Prognostic factors are difficult to determine. To date, only the International Federation of Gynaecology and Obstetrics (FIGO) stage appears to be the single reliable and reproducible factor to estimate risk of recurrence or metastatic dissemination [18, 28,29,30]. Ninety percent of AGCT present at FIGO stage I with good prognosis (90% 5-year overall survival); stage IV is a rarity [12, 31]. Some studies discuss tumour size as a possible risk factor [14, 17]. Tumours up to 5 cm in diameter were shown to have far better overall survival than bigger tumours from 6 to 15 cm, 10 to 15 cm [14], or 13.5 cm [17]. Bigger tumours tended to be less solid but more cystic and haemorrhagic, with an elevated risk of rupture and haematoperitoneum, hence an increased danger of dissemination and recurrence. In contrast to that, other studies did not find a correlation between tumour size and risk of recurrence, but between tumour stage and elevated mitotic rate [12, 31]. On a molecular basis, one extended Finnish study demonstrated a correlation between long-term, disease-free survival and high-level, zinc-finger transcription factor GATA4 and human epidermal growth receptor HER2 expression [32], and FOXL2 [33], as well as nuclear atypia [34]. This was already described before in 2005 by Anttonen et al. [35, 36] and by Leibl et al. [37]. GATA4 interacts with SMAD3, a member of TGFβ signal cascade. The impact of “nuclear atypia” appears questionable, since other studies describe AGCT with bizarre, “symplastic” nuclei as a degenerative phenomenon without impact on prognosis [6, 13].

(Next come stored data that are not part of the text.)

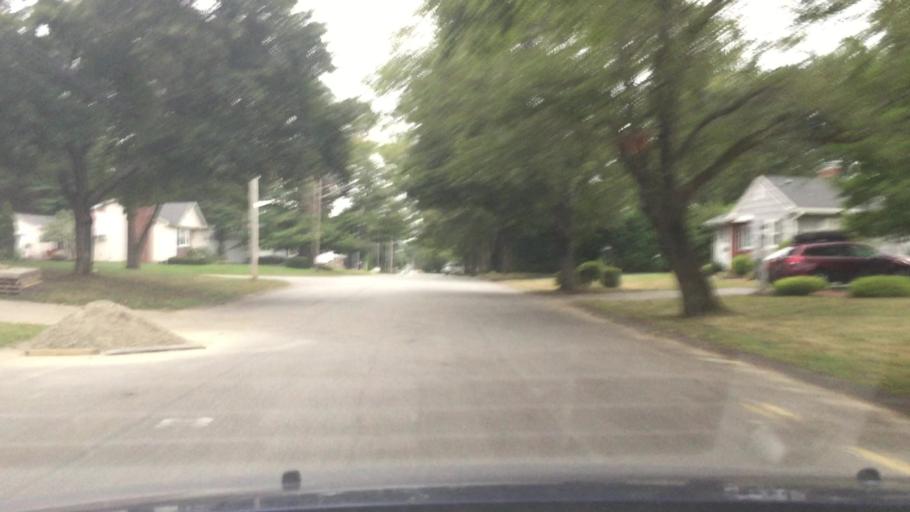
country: US
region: Massachusetts
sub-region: Essex County
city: North Andover
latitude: 42.6957
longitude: -71.1292
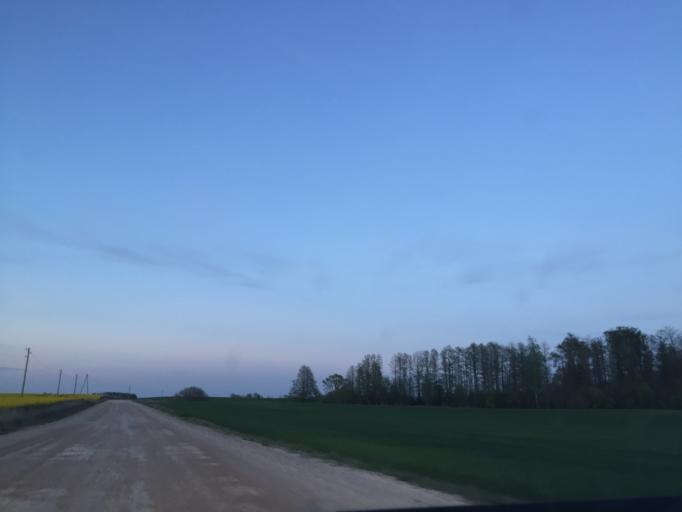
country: LV
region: Bauskas Rajons
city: Bauska
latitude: 56.4978
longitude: 24.1451
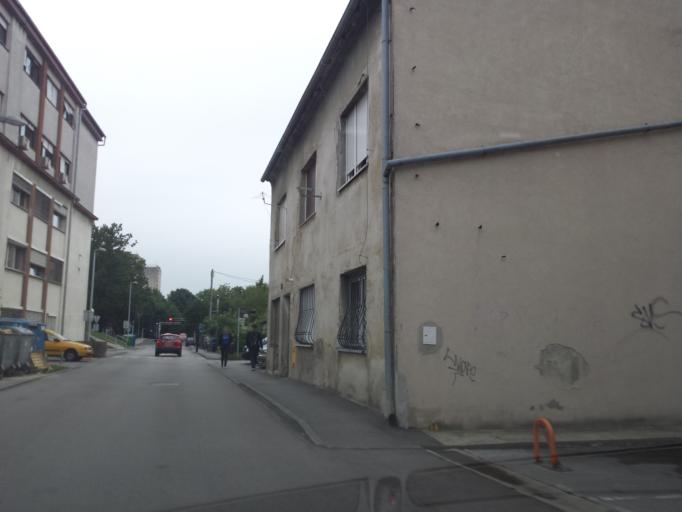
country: HR
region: Grad Zagreb
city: Zagreb - Centar
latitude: 45.8013
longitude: 15.9675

Low tumour stage IA requires mere surgical resection with hysterectomy and bilateral salpingo-oophorectomy. If young patients wish to have children, unilateral salpingo-oophorectomy is sometimes possible. A standard therapy for higher tumour stages (IC–IV) or intraoperative rupture does not exist. Defined risk factors for disease relapse are unknown, apart from tumour size and spontaneous or intraoperative rupture. Age at diagnosis does not appear to play a role. Pelvic and retroperitoneal lymphonodectomy and omentectomy may appear obligative in certain cases, adapted to treatment of epithelial ovarian cancer. However, lymph node metastasis and haematogenous spreading is a very rare finding; AGCT rather seeds via peritoneal dissemination [37]. A recent study from 2019 did not find a benefit in lymphonodectomy on overall survival, but a negative effect in surgical outcome, independent from tumour stage [31]. Most tumours recur in the pelvic or abdominal region, seldomly in the liver and bone [20]. Chemotherapy for recurrent and disseminating tumours [38] is platinum or taxane based, possible combined regiments comprise bleomycin, vinblastine or alternatively etoposide, and cisplatin (BVP/BEP) [20, 39]. Furthermore, antihormonal therapies with luteinizing hormone-releasing hormone (LHRH)-antagonists, tamoxifen, aromatase inhibitors, gonadotropin-releasing hormone (GnRH)-analogist leuprorelin, or the progesterone derivate megestrol show good responses in recurring oestrogen secreting tumours [20, 40]. Other modern targeted therapies are considered, especially trials with bevacizumab as an inhibitor of vascular endothelial growth factor [41,42,43,44], and the tyrosine kinase inhibitor, imatinib [45]. EGFR targeting may be considered in a subgroup of EGFR positive tumours [37, 46]. Radiation therapy can be an option if surgery is not possible.